A 429 with no Retry-After is not rate limiting, it is a guessing game. The header is the difference between a client that backs off politely and one that retries you into the ground.Md Raihan Hasan

How do you allow bursts without losing control of the sustained rate?

A hard per-minute counter does not match how real clients behave. A dashboard loads and fires twelve requests in 300 milliseconds, then goes quiet for the rest of the minute. Under a naive fixed-window counter, that legitimate burst trips the limit even though the client's average rate is trivial. Worse, fixed windows have an edge effect: a client can send a full window's worth at 11:59:59 and another full window at 12:00:01, doubling your intended rate across the boundary.

A token bucket fixes both. The bucket holds up to `capacity` tokens and refills at a steady `rate` tokens per second. Each request spends one token (or several, for a weighted expensive endpoint). A client that has been quiet has a full bucket and can spend it in a quick burst; a client hammering you drains the bucket and is then limited to the refill rate. Bursts are absorbed, sustained abuse is capped, and there is no window edge to exploit.

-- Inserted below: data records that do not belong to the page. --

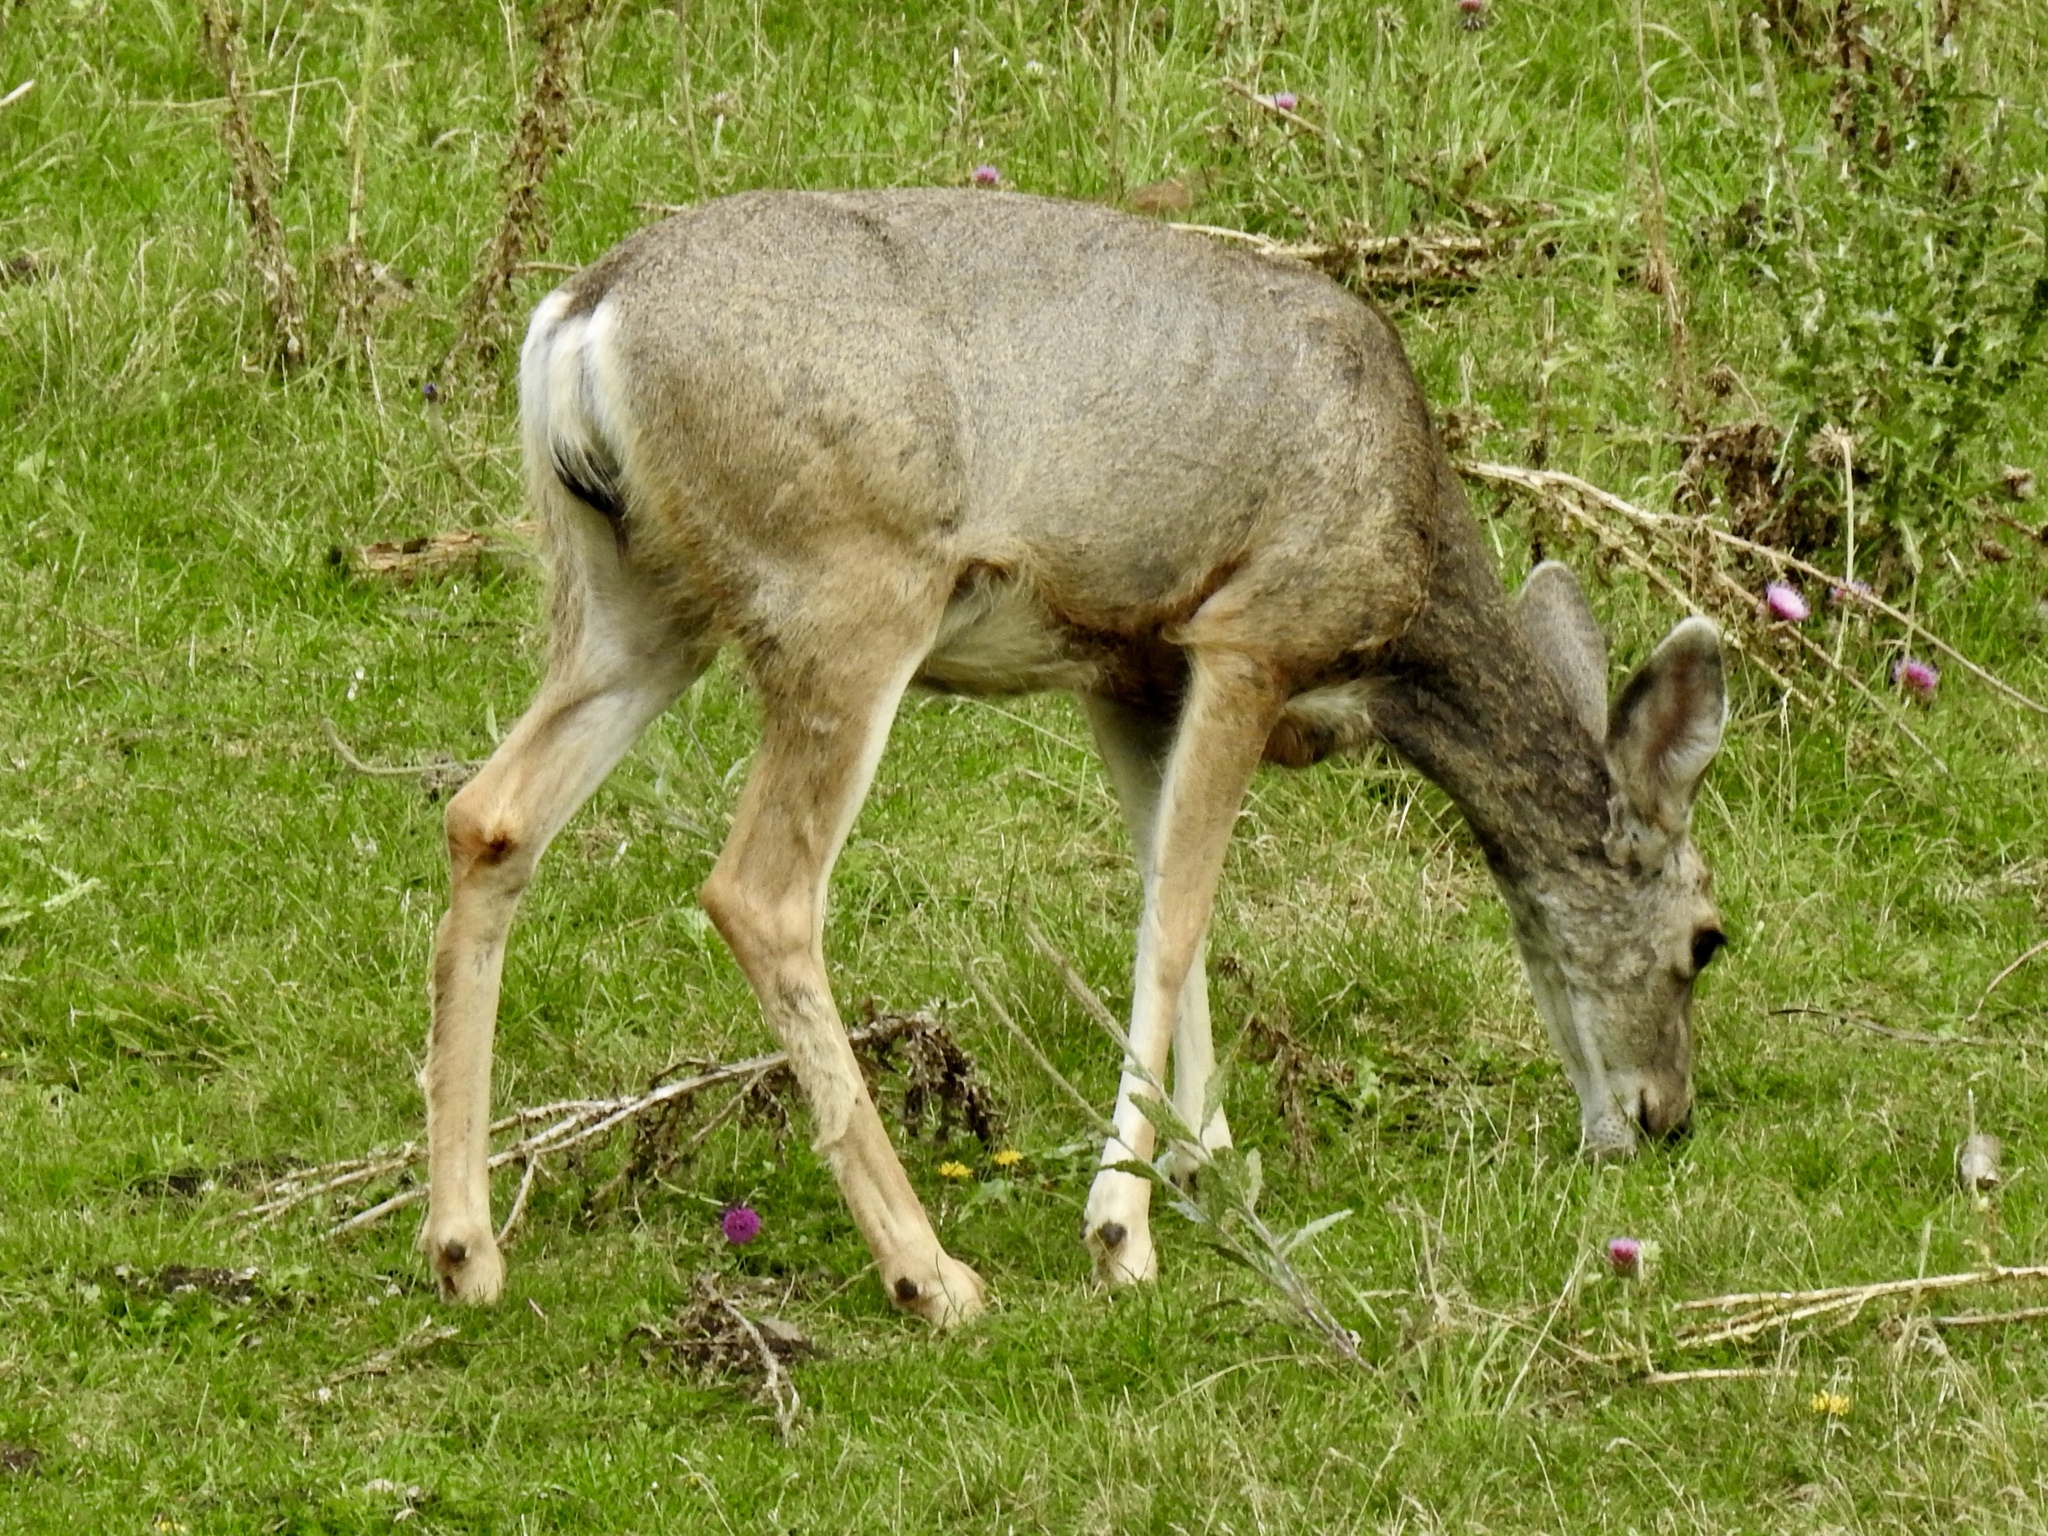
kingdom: Animalia
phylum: Chordata
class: Mammalia
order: Artiodactyla
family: Cervidae
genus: Odocoileus
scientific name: Odocoileus hemionus
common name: Mule deer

// Pro tier: 600 requests/minute sustained, allow a burst of 120
{
  "capacity":      120,        // max tokens the bucket holds (the burst)
  "refill_rate":   10,         // tokens added per second = 600/min sustained
  "cost_per_call": 1           // expensive endpoints can charge 5, 10, ...
}

// On each request:
//   1. refill: tokens = min(capacity, tokens + elapsed_seconds * refill_rate)
//   2. if tokens >= cost_per_call: tokens -= cost_per_call -> allow (200)
//   3. else: reject (429) and set Retry-After to time until enough tokens

Store the bucket state (token count and last-refill timestamp) per key in something fast and shared like Redis, so the limit holds across every app server behind your load balancer. An in-memory counter on a single node silently lets the real limit scale with your instance count, which means you are not actually limiting anything once you autoscale. The implementation details, including the atomic Redis update that avoids a race between read and decrement, are in the Laravel rate limiting write-up.

What does a non-hostile rate limit policy look like?

The throttling algorithm is only half the design. The other half is the policy around it, the part your users actually feel. Be generous by default, because a limit that legitimate traffic never touches still stops abuse, and a limit set too tight just generates support tickets and churn. Then make the limit discoverable before anyone hits it.

• Document the limits in your API docs with the exact numbers per tier, not a vague 'reasonable use' clause nobody can code against.
• Return the headers on every response so clients self-pace instead of probing for the wall.
• Degrade gracefully: prefer shedding the most expensive or least critical work first rather than returning a blanket 429 for everything.
• Send a 429 with Retry-After, never a 503 or a dropped connection, so clients can tell deliberate throttling apart from an outage.
• Give yourself an override knob: a per-tenant multiplier you can raise without a deploy when a customer has a legitimate spike or a migration window.

Rate limiting fails users when it is invisible, IP-keyed, and unforgiving of normal bursts. It succeeds when it is keyed to the tenant, communicated in every response, and built on a token bucket that treats a quick burst as the normal traffic it usually is. Decide those three things first. The middleware that enforces them is the easy part, and once the design is right, almost no legitimate client will ever notice the limit is there. That is the goal: protection your real users never feel.